More women are studying and working in the fields of science, technology, engineering, math and medicine (STEMM) but they are not closing the gender gap when it comes to publishing, according to a new study. Researchers analysed 10 million academic papers from around the world published since 2002.
Women ‘maybe not progressing to senior levels’
“Although many young women are entering fields of STEMM…they are not showing up as authors on scientific publications. And when they do, they don’t show up in the most prominent or senior authorship positions indicating that maybe they’re not progressing through to the senior levels of the career as much as males do,” says Maureen MacDonald, dean of science at McMaster University.
This gender gap in publishing was found to be particularly large in Japan, Germany and Switzerland. The countries with the smallest gender gaps spanned Europe, South America and Africa. The researchers found that countries in which children of both sexes attend school longer have more women authors, while countries with higher per capita income have fewer women authors.
Canada rates in the middle
Canada rated somewhere in the middle with 40 per cent of authors being female and 60 per cent male. MacDonald says that while this may not appear to be so bad, closer scrutiny reveals the gap to be much bigger in the fields of surgery, computer science, physics and math.
MacDonald says the study reveals that some of the barriers women face in other careers are also still present in STEMM. “Those might be present in the way that we publish papers and the way that peers review those publications. But it also might be such subtle things as the opportunities for informal mentorship that allows for career progression.”
Assumptions and stereotypes cited
Other factors affecting women may be the extra duties they take on outside the workplace and interrupting their careers temporarily for child or parental care. The study quotes the U.S. National Academies of Science, Engineering, and Medicine as saying the “deficit of women in STEMM is not because too few women enter the field or because women are less committed to their STEMM careers, but rather because ‘assumptions and stereotypes about gender operate in personal interactions, evaluative processes and departmental cultures that systematically impede women’s career advancement in academic medicine, science and engineering.’”
Many ways to overcome obstacles
There are initiatives that can help women overcome these barriers. MacDonald points to the Athena SWAN Charter in the U.K. which was established in 2005 with a stated goal of advancing the careers of women STEMM employment in higher education and research. Something as simple as ending meetings at 4:30pm can have the effect of not penalizing women who have to leave for child care responsibilities and can make them more comfortable talking about other difficulties they face.

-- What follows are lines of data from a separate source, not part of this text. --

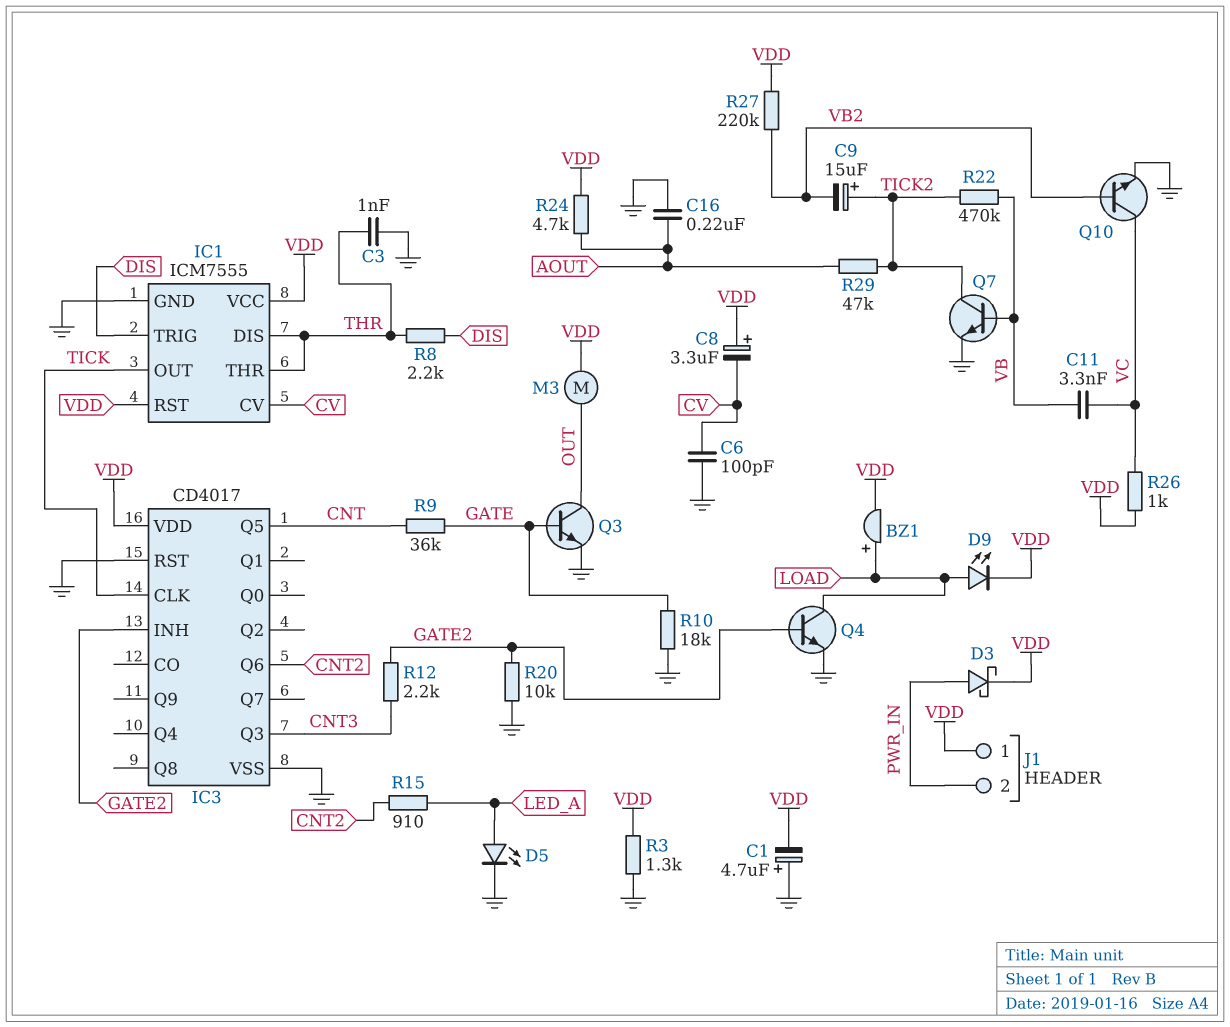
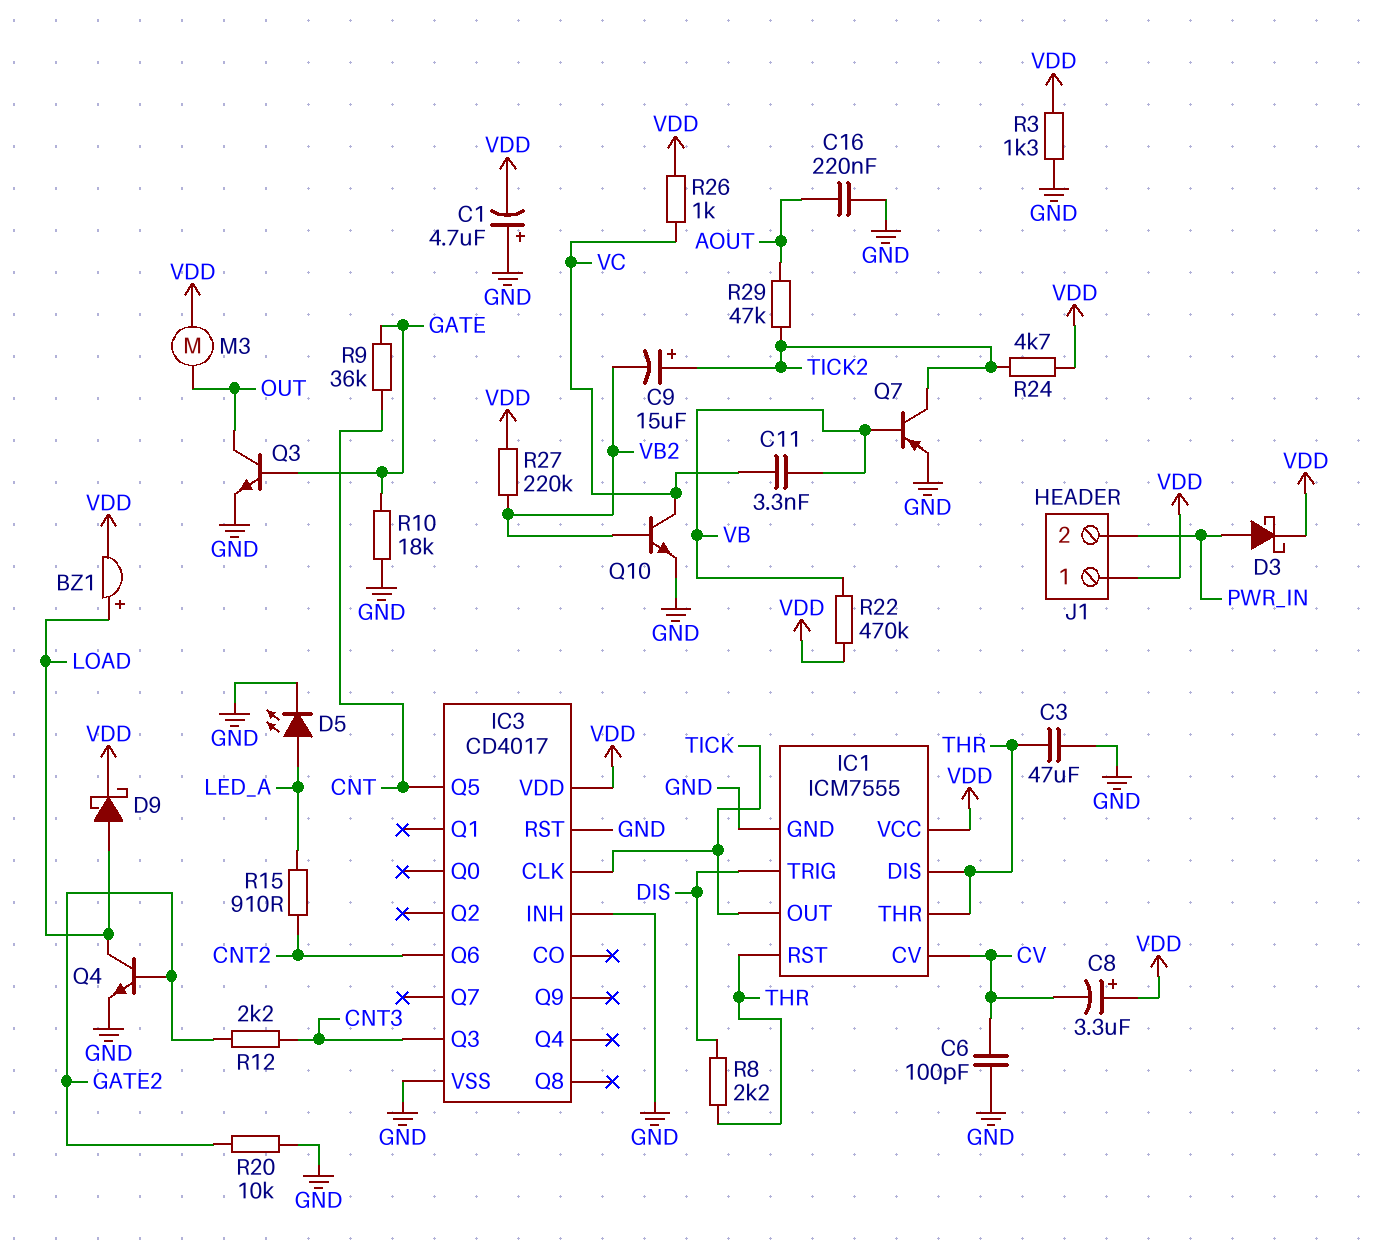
C3: 1nF (GND, THR) -> 47uF (GND, THR)
D9: LED (A LOAD, K VDD) -> schottky (A LOAD, K VDD)
IC1 pin RST: VDD -> THR
IC3 pin INH: GATE2 -> GND
Q7: NPN (B VB, C TICK2, E GND) -> PNP (B VB, C TICK2, E GND)
R22: 470k (TICK2, VB) -> 470k (VB, VDD)
R24: 4.7k (AOUT, VDD) -> 4.7k (TICK2, VDD)

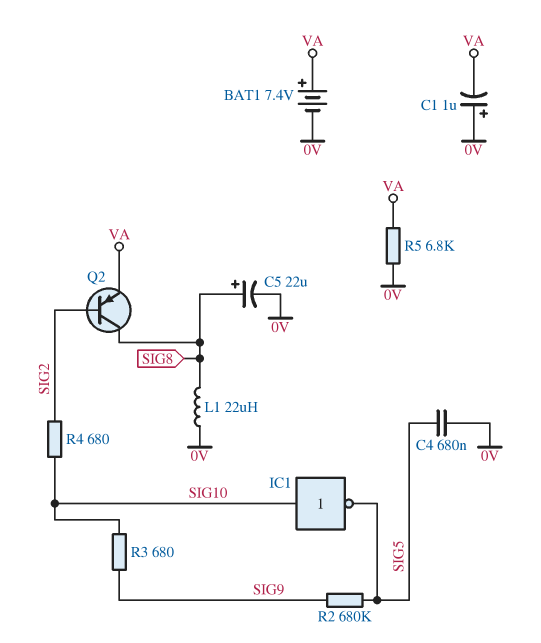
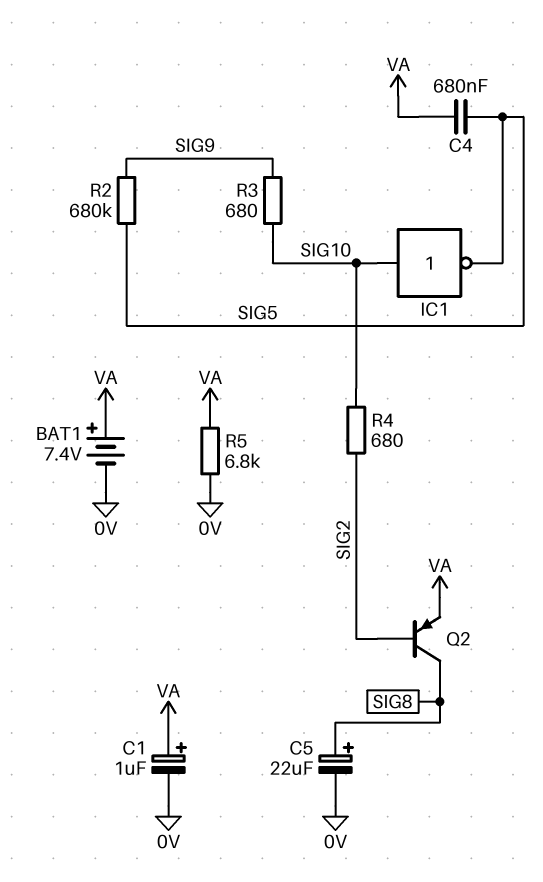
C1: 1uF (plus 0V, minus VA) -> 1uF (plus VA, minus 0V)
C4: 680nF (0V, SIG5) -> 680nF (SIG5, VA)
L1: 22uH (0V, SIG8) -> none

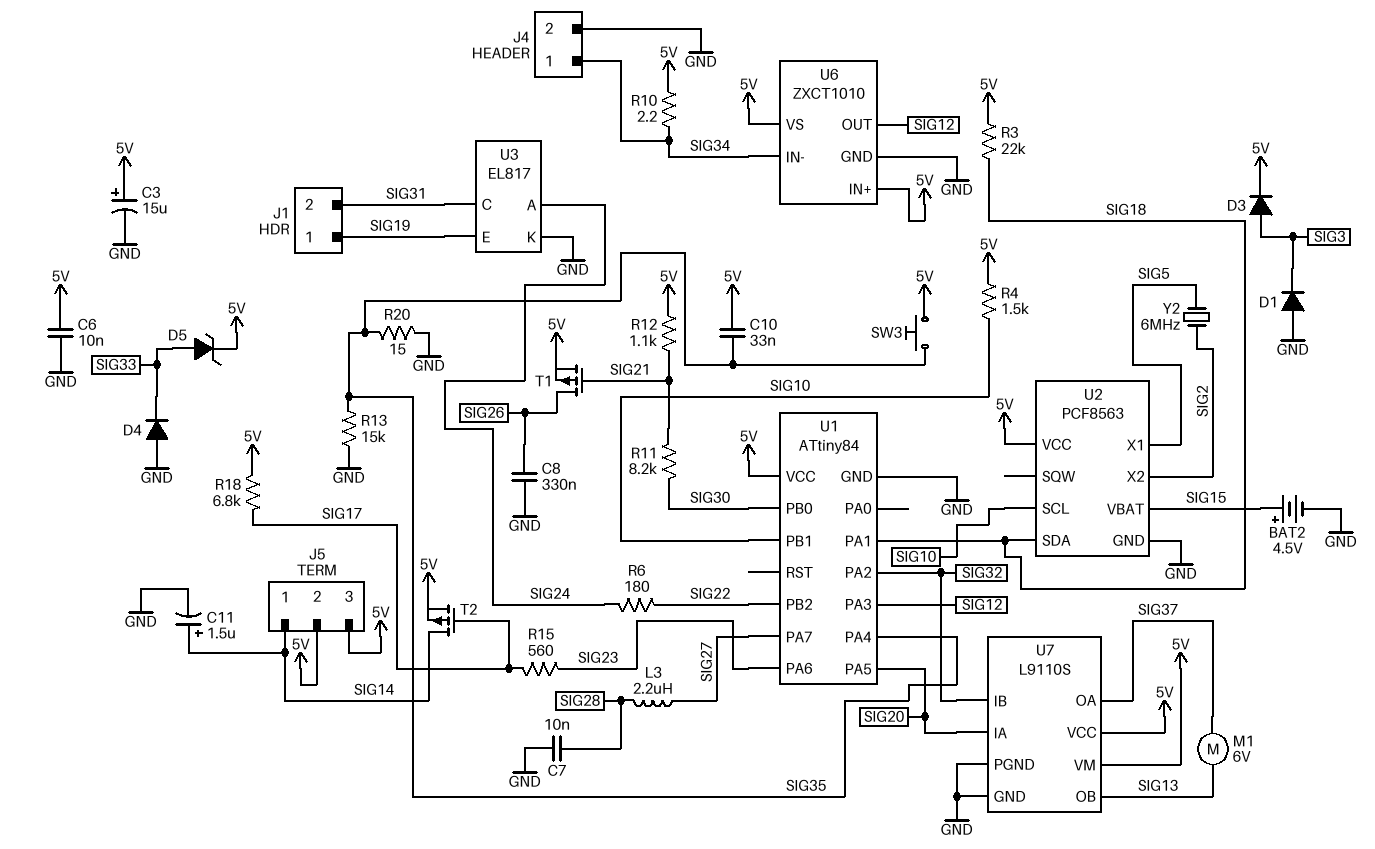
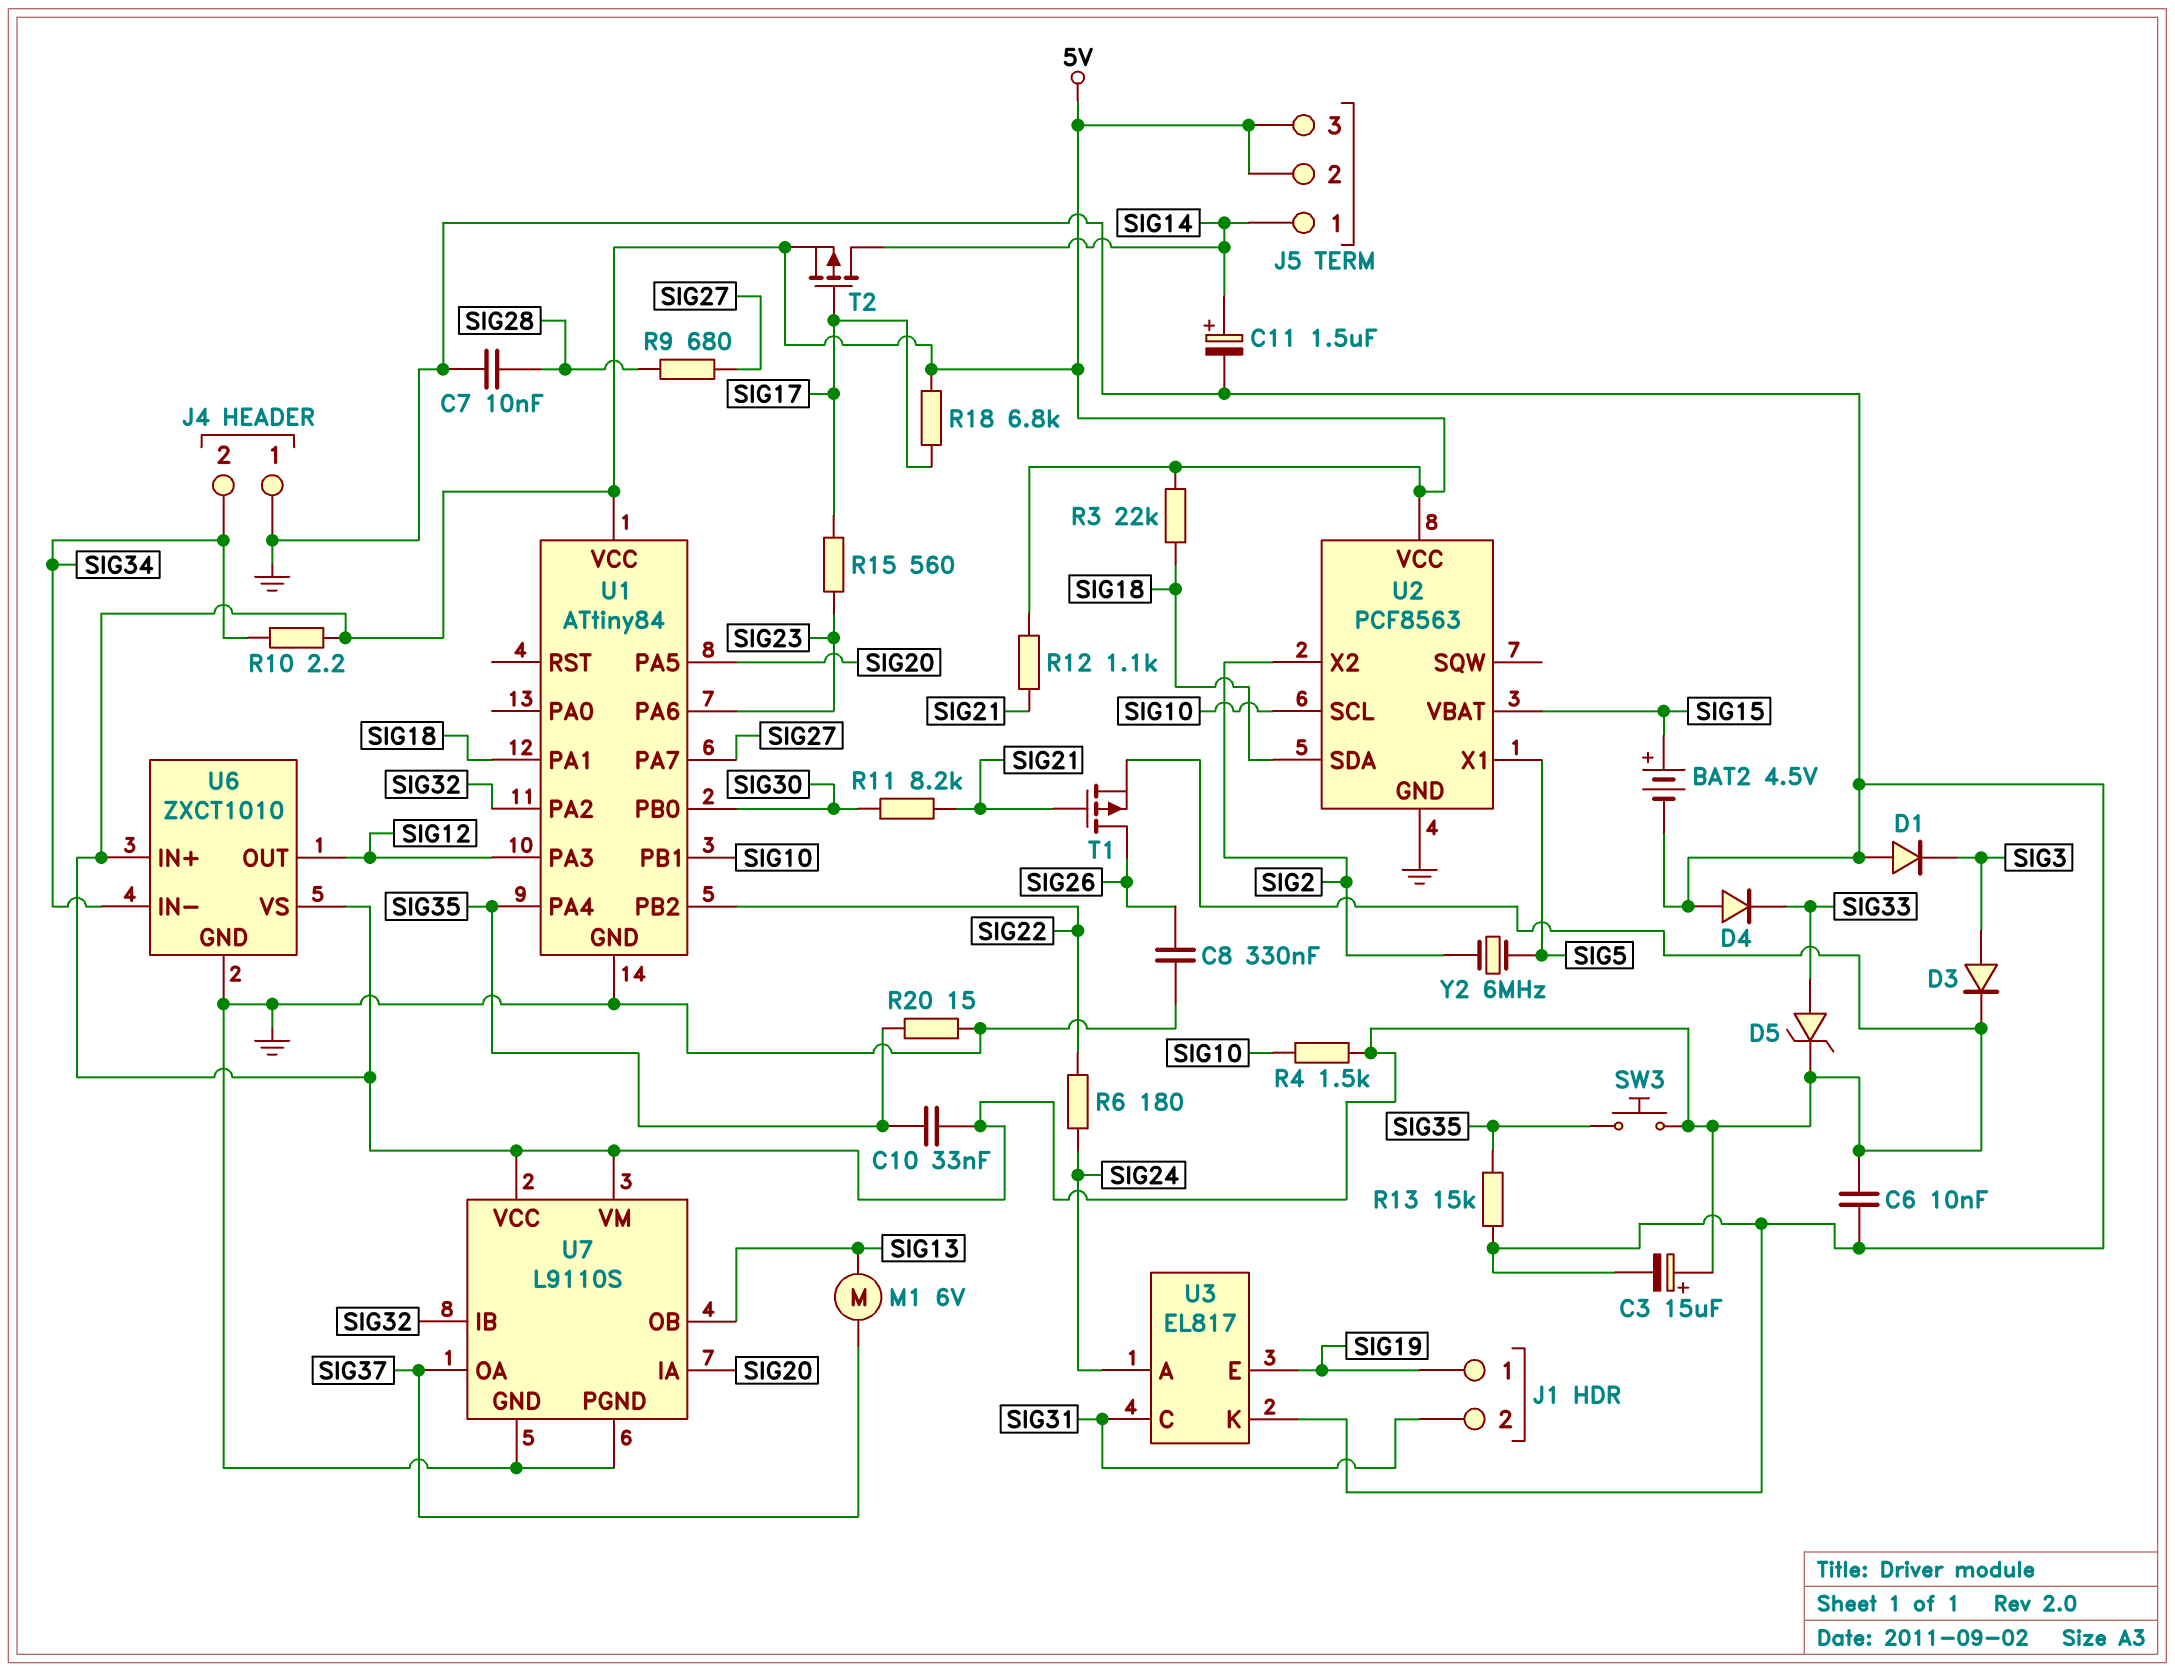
J4 pin 1: SIG34 -> GND
J4 pin 2: GND -> SIG34
L3: 2.2uH (SIG27, SIG28) -> none
R9: none -> 680 (SIG27, SIG28)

At her own university, MacDonald has taken some practical steps such as asking organizers of scientific events to state how they are addressing gender equity, for example, in choosing their speakers. McMaster University used to require those who wished to take on leadership positions to have someone nominate them. Since women are sometimes less comfortable with that, they have eliminated the requirement.
Everyone would benefit, says dean
There are many reasons why closing the gender gap is important. MacDonald says if women are being encouraged to study in STEMM fields they should be given the opportunities to move up the career ladder. She notes that Canadian taxpayers have invested in their education and deserve a fair return and that “we know that teams in all workplaces generate more positive outcomes and science is no exception to that.”